Así pues, podríamos resumir esto en el hecho de si quien aporta una grabación a juicio como prueba es uno de los interlocutores en la conversación tendrá validez y nos lo admitirán como prueba. Ahora bien, de no estar presente en la conversación quien la aportase, se presumiría vulneración del derecho a la intimidad y no se admitiría, pudiendo conllevar consecuencias para la tercera persona.

Otro problema con el que podríamos encontrarnos posteriormente es la identificación de las personas que intervienen en la conversación, para lo cual normalmente se solicitará prueba pericial.

En mi modesta opinión, del mismo modo que un destinatario de correo tiene prueba escrita del contenido, un interlocutor destinatario de una conversación puede tener prueba del contenido de la misma.
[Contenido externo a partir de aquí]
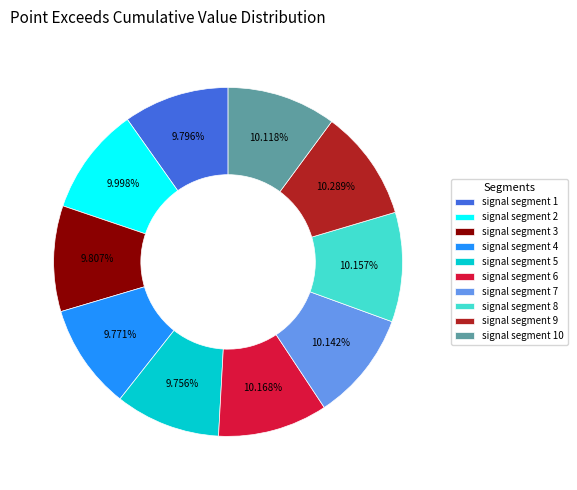

True or false: signal segment 1 accounts for 10% of the total.

True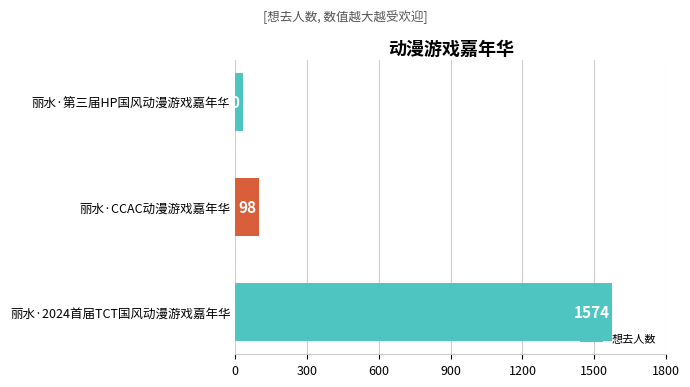

Reading bottom to top, what are all the values shown in this chart?

丽水·2024首届TCT国风动漫游戏嘉年华=1574	丽水·CCAC动漫游戏嘉年华=98	丽水·第三届HP国风动漫游戏嘉年华=30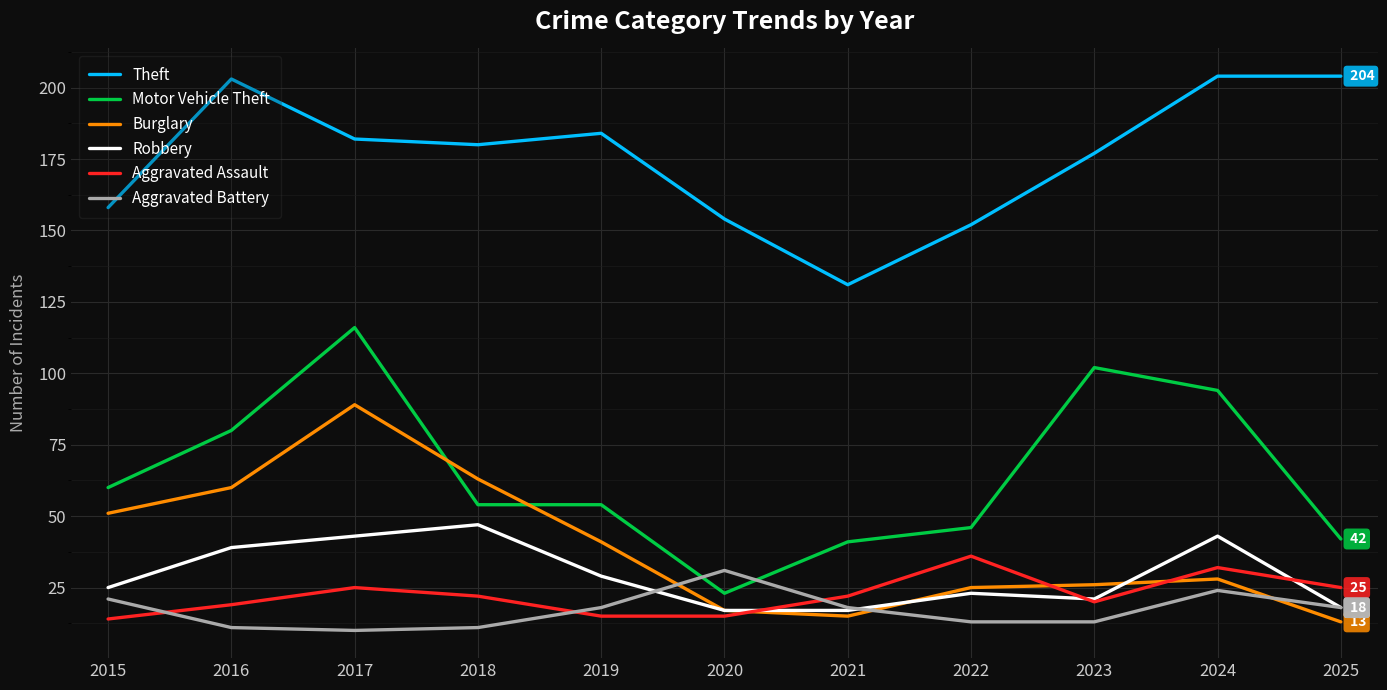

What is the difference between the maximum and second lowest values in the Robbery series?

30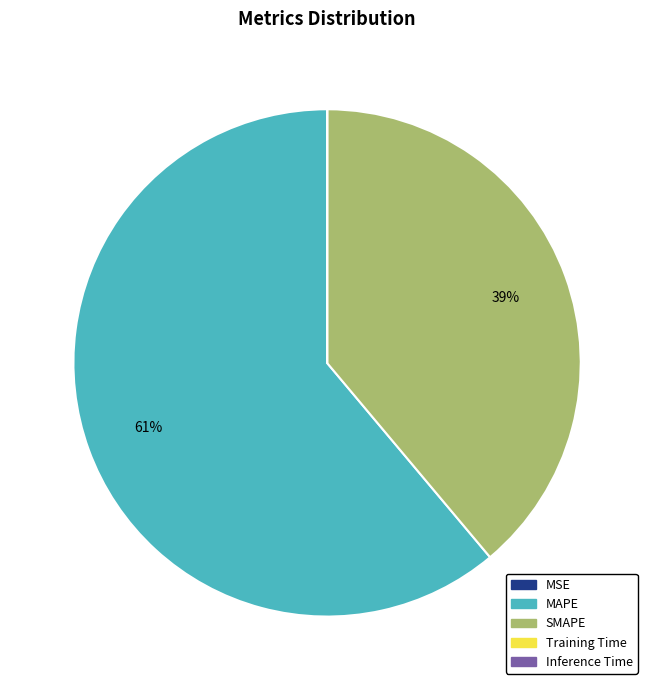

What percentage is the MAPE slice, to the nearest percent?

61%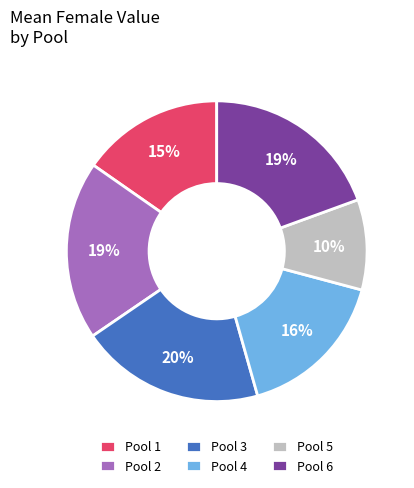

Which has a higher value, Pool 3 or Pool 5?

Pool 3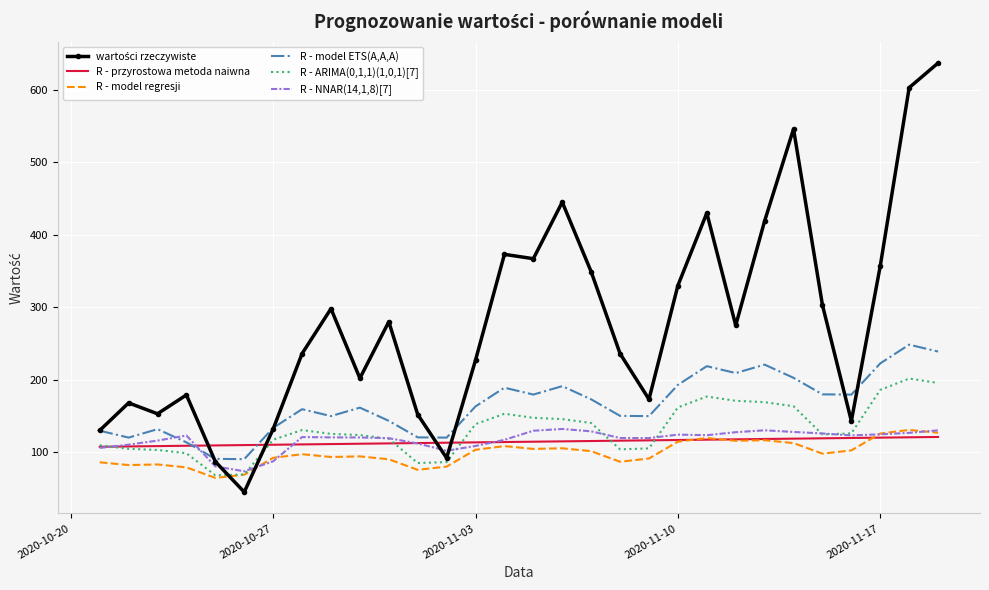

Count the number of data series in this chart.

6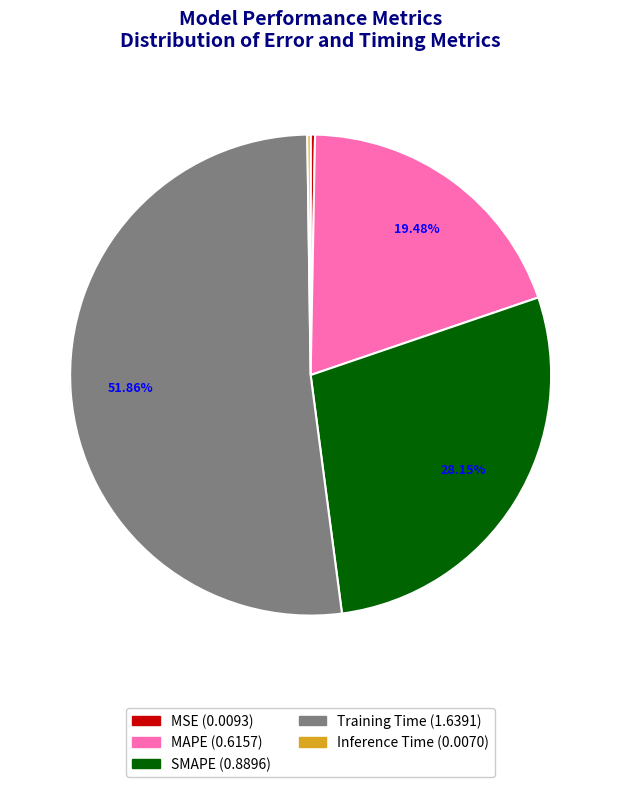

True or false: MAPE accounts for 32% of the total.

False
Así pues, del mismo modo que podemos aportar como prueba una carta que hemos enviado o hemos recibido, podremos aportar la grabación de una conversación en la que somos parte.

Cabe destacar, que aun existiendo jurisprudencia como la detallada, la admisión de pruebas es a criterio discrecional del Juez, por lo que podrá admitir o no las pruebas propuestas por las partes. En caso de inadmisión de prueba, tanto de este tipo como de otras, la parte que la haya propuesto podrá formular protesta e interponer recurso por entender que existe vulneración del artículo 24.3 de nuestra Constitución (derecho a la tutela judicial efectiva), en ese caso será un órgano superior el que decidirá.